- [EXERCISE INSTRUCTIONS] Rewrite the entries below with every "common name" replaced by "vernacular name", keeping every other line unchanged.

═════ DATA TO PROCESS ═════

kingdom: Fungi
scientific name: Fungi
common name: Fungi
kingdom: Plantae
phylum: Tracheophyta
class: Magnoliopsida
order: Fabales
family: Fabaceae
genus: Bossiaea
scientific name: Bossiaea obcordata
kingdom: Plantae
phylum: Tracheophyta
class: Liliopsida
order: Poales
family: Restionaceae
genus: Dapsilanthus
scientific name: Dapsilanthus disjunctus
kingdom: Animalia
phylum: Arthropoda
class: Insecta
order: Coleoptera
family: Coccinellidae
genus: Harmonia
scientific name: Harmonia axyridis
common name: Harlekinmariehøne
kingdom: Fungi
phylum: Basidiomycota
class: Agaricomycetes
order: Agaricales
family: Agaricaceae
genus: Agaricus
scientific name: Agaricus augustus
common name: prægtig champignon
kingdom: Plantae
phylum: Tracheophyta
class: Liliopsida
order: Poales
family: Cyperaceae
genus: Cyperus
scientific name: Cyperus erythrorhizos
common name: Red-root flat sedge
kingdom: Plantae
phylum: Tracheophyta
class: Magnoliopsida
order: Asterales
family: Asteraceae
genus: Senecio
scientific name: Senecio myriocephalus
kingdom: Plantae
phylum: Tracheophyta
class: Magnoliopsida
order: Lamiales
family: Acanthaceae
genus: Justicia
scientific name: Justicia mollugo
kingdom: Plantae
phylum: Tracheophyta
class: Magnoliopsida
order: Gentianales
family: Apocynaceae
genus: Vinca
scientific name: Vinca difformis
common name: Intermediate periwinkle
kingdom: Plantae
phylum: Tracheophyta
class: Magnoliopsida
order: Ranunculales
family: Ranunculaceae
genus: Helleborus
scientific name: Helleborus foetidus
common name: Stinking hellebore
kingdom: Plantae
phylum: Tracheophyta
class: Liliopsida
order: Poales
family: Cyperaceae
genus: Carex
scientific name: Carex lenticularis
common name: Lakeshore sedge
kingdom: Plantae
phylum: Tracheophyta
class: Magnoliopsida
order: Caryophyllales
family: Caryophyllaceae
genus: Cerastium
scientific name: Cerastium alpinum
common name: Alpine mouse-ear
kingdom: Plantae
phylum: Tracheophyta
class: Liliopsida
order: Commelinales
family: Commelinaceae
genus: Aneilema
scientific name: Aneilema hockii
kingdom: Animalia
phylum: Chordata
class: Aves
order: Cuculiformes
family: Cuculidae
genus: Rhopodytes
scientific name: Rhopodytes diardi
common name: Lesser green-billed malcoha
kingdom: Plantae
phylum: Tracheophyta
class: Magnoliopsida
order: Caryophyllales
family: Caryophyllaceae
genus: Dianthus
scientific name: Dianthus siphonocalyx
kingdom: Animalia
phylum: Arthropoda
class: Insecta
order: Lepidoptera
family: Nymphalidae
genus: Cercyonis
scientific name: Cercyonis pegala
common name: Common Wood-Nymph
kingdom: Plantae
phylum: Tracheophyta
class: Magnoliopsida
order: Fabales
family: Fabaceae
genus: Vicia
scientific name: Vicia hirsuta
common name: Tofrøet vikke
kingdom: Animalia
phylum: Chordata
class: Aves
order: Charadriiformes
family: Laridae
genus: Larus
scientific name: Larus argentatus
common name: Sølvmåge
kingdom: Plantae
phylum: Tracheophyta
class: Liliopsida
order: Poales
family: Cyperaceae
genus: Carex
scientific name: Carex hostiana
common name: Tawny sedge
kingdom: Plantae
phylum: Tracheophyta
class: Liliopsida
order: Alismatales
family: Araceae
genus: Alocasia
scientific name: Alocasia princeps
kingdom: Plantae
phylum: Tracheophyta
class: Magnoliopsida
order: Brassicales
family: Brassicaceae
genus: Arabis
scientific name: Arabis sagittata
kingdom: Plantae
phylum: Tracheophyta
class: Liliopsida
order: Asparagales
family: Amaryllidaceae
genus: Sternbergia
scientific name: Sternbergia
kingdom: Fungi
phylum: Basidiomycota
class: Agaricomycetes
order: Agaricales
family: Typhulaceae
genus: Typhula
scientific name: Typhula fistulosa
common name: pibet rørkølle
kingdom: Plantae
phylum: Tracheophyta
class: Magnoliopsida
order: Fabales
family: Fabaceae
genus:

═════

- [EXERCISE RESULT]
kingdom: Fungi
scientific name: Fungi
vernacular name: Fungi
kingdom: Plantae
phylum: Tracheophyta
class: Magnoliopsida
order: Fabales
family: Fabaceae
genus: Bossiaea
scientific name: Bossiaea obcordata
kingdom: Plantae
phylum: Tracheophyta
class: Liliopsida
order: Poales
family: Restionaceae
genus: Dapsilanthus
scientific name: Dapsilanthus disjunctus
kingdom: Animalia
phylum: Arthropoda
class: Insecta
order: Coleoptera
family: Coccinellidae
genus: Harmonia
scientific name: Harmonia axyridis
vernacular name: Harlekinmariehøne
kingdom: Fungi
phylum: Basidiomycota
class: Agaricomycetes
order: Agaricales
family: Agaricaceae
genus: Agaricus
scientific name: Agaricus augustus
vernacular name: prægtig champignon
kingdom: Plantae
phylum: Tracheophyta
class: Liliopsida
order: Poales
family: Cyperaceae
genus: Cyperus
scientific name: Cyperus erythrorhizos
vernacular name: Red-root flat sedge
kingdom: Plantae
phylum: Tracheophyta
class: Magnoliopsida
order: Asterales
family: Asteraceae
genus: Senecio
scientific name: Senecio myriocephalus
kingdom: Plantae
phylum: Tracheophyta
class: Magnoliopsida
order: Lamiales
family: Acanthaceae
genus: Justicia
scientific name: Justicia mollugo
kingdom: Plantae
phylum: Tracheophyta
class: Magnoliopsida
order: Gentianales
family: Apocynaceae
genus: Vinca
scientific name: Vinca difformis
vernacular name: Intermediate periwinkle
kingdom: Plantae
phylum: Tracheophyta
class: Magnoliopsida
order: Ranunculales
family: Ranunculaceae
genus: Helleborus
scientific name: Helleborus foetidus
vernacular name: Stinking hellebore
kingdom: Plantae
phylum: Tracheophyta
class: Liliopsida
order: Poales
family: Cyperaceae
genus: Carex
scientific name: Carex lenticularis
vernacular name: Lakeshore sedge
kingdom: Plantae
phylum: Tracheophyta
class: Magnoliopsida
order: Caryophyllales
family: Caryophyllaceae
genus: Cerastium
scientific name: Cerastium alpinum
vernacular name: Alpine mouse-ear
kingdom: Plantae
phylum: Tracheophyta
class: Liliopsida
order: Commelinales
family: Commelinaceae
genus: Aneilema
scientific name: Aneilema hockii
kingdom: Animalia
phylum: Chordata
class: Aves
order: Cuculiformes
family: Cuculidae
genus: Rhopodytes
scientific name: Rhopodytes diardi
vernacular name: Lesser green-billed malcoha
kingdom: Plantae
phylum: Tracheophyta
class: Magnoliopsida
order: Caryophyllales
family: Caryophyllaceae
genus: Dianthus
scientific name: Dianthus siphonocalyx
kingdom: Animalia
phylum: Arthropoda
class: Insecta
order: Lepidoptera
family: Nymphalidae
genus: Cercyonis
scientific name: Cercyonis pegala
vernacular name: Common Wood-Nymph
kingdom: Plantae
phylum: Tracheophyta
class: Magnoliopsida
order: Fabales
family: Fabaceae
genus: Vicia
scientific name: Vicia hirsuta
vernacular name: Tofrøet vikke
kingdom: Animalia
phylum: Chordata
class: Aves
order: Charadriiformes
family: Laridae
genus: Larus
scientific name: Larus argentatus
vernacular name: Sølvmåge
kingdom: Plantae
phylum: Tracheophyta
class: Liliopsida
order: Poales
family: Cyperaceae
genus: Carex
scientific name: Carex hostiana
vernacular name: Tawny sedge
kingdom: Plantae
phylum: Tracheophyta
class: Liliopsida
order: Alismatales
family: Araceae
genus: Alocasia
scientific name: Alocasia princeps
kingdom: Plantae
phylum: Tracheophyta
class: Magnoliopsida
order: Brassicales
family: Brassicaceae
genus: Arabis
scientific name: Arabis sagittata
kingdom: Plantae
phylum: Tracheophyta
class: Liliopsida
order: Asparagales
family: Amaryllidaceae
genus: Sternbergia
scientific name: Sternbergia
kingdom: Fungi
phylum: Basidiomycota
class: Agaricomycetes
order: Agaricales
family: Typhulaceae
genus: Typhula
scientific name: Typhula fistulosa
vernacular name: pibet rørkølle
kingdom: Plantae
phylum: Tracheophyta
class: Magnoliopsida
order: Fabales
family: Fabaceae
genus:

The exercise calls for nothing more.